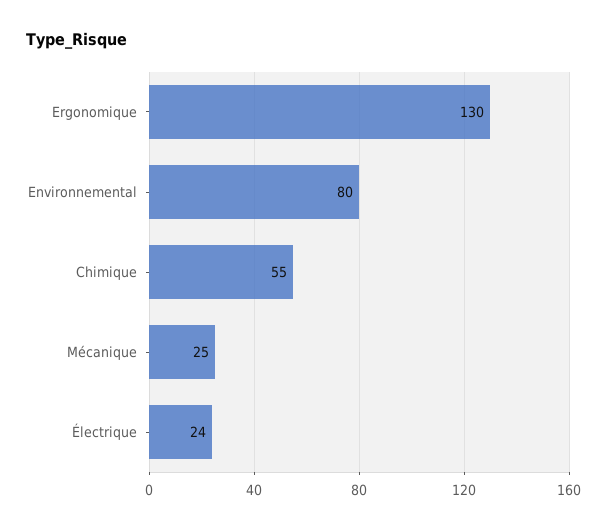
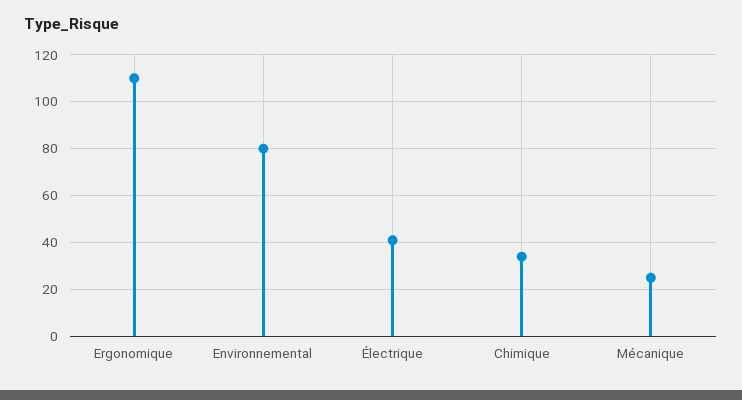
Ergonomique: 130 -> 110
Chimique: 55 -> 35
Électrique: 24 -> 40

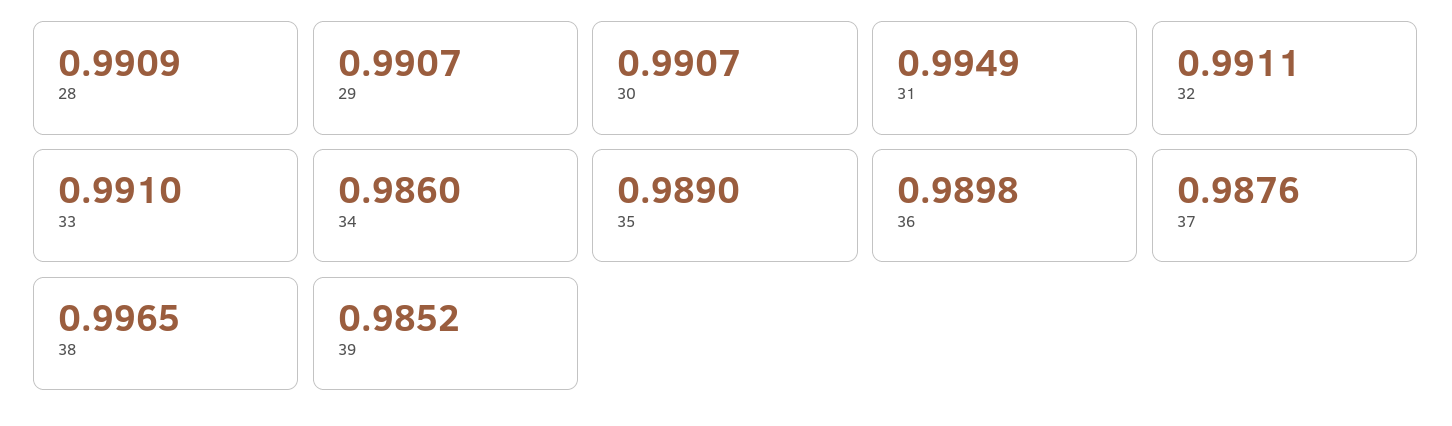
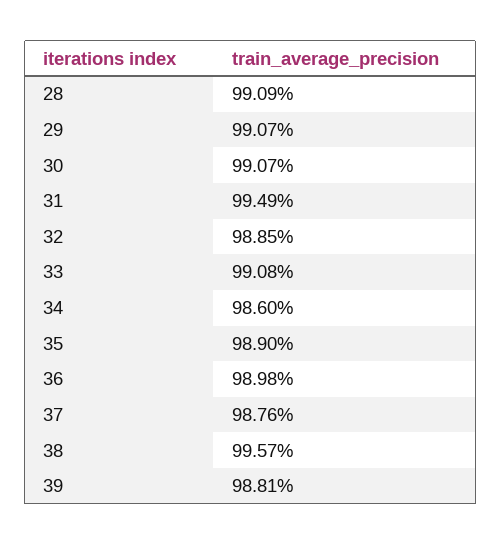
32: 0.9911 -> 0.9885
33: 0.991 -> 0.9908
38: 0.9965 -> 0.9957
39: 0.9852 -> 0.9881

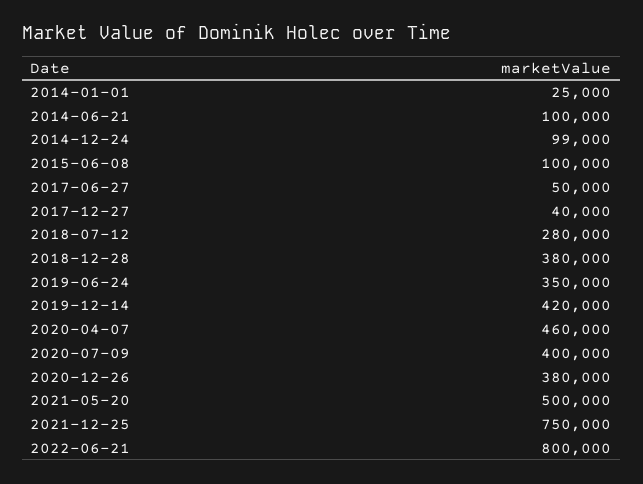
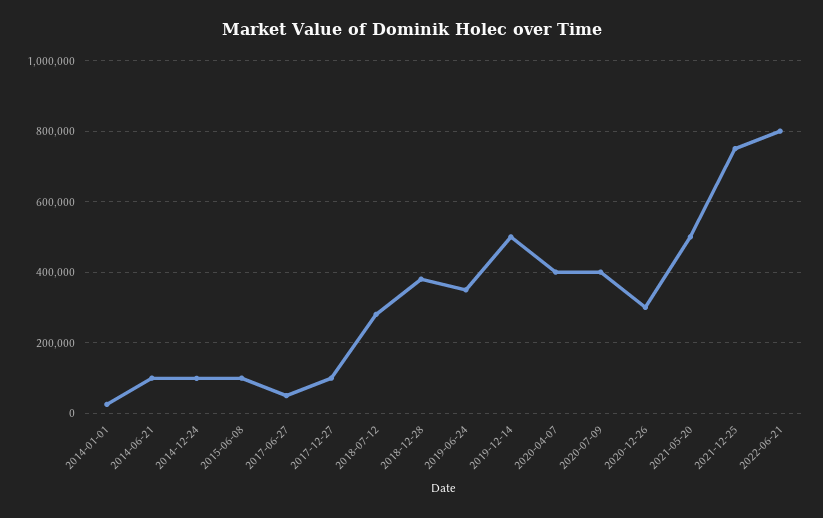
2017-12-27: 40000 -> 100000
2019-12-14: 420000 -> 500000
2020-04-07: 460000 -> 400000
2020-12-26: 380000 -> 300000

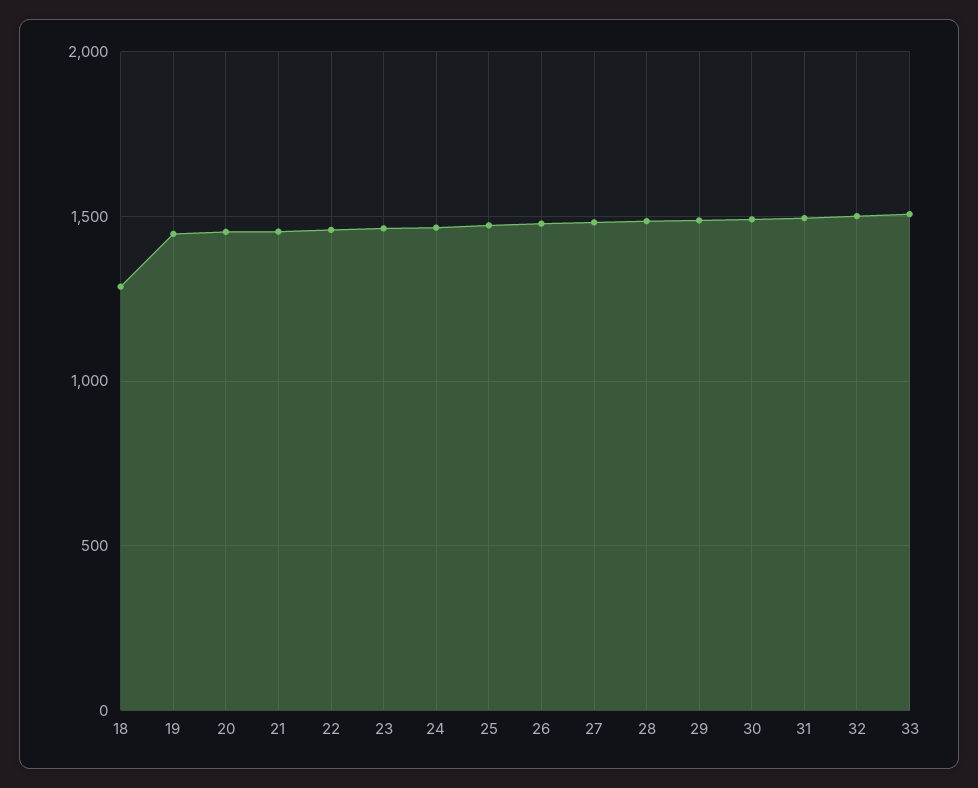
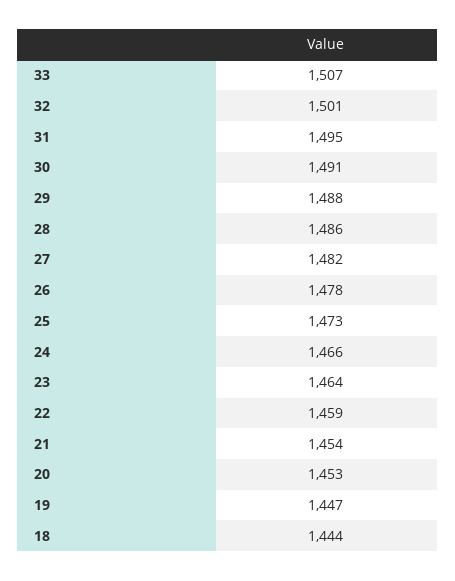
18: 1300 -> 1444

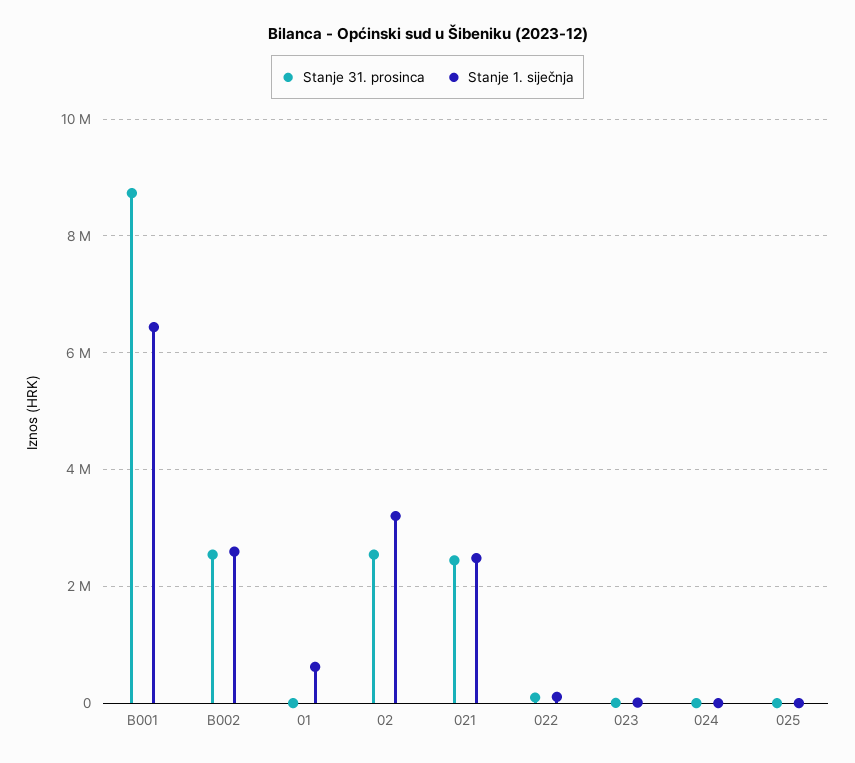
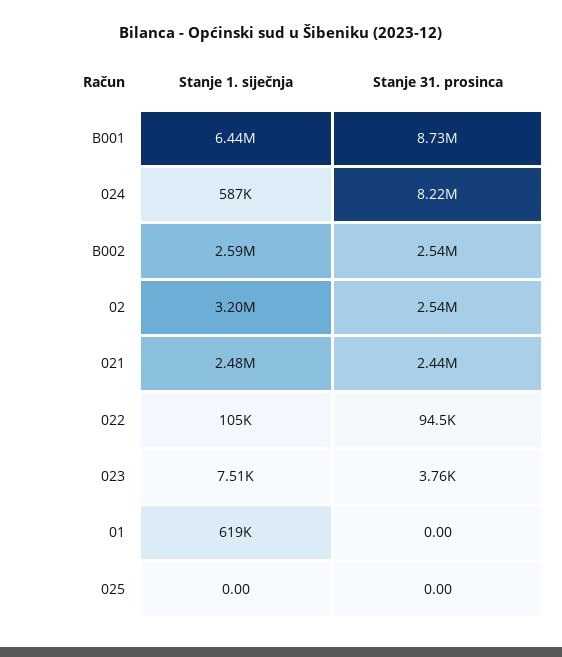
Stanje 31. prosinca, 024: 0 -> 8220000
Stanje 1. siječnja, 024: 0 -> 587000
· · ·
* REQUIRED ACTION *
Write out the whole listing exactly, and drop the pictures.

* SOLVED EXERCISE *
Ergonomique: 130 -> 110
Chimique: 55 -> 35
Électrique: 24 -> 40

32: 0.9911 -> 0.9885
33: 0.991 -> 0.9908
38: 0.9965 -> 0.9957
39: 0.9852 -> 0.9881

2017-12-27: 40000 -> 100000
2019-12-14: 420000 -> 500000
2020-04-07: 460000 -> 400000
2020-12-26: 380000 -> 300000

18: 1300 -> 1444

Stanje 31. prosinca, 024: 0 -> 8220000
Stanje 1. siječnja, 024: 0 -> 587000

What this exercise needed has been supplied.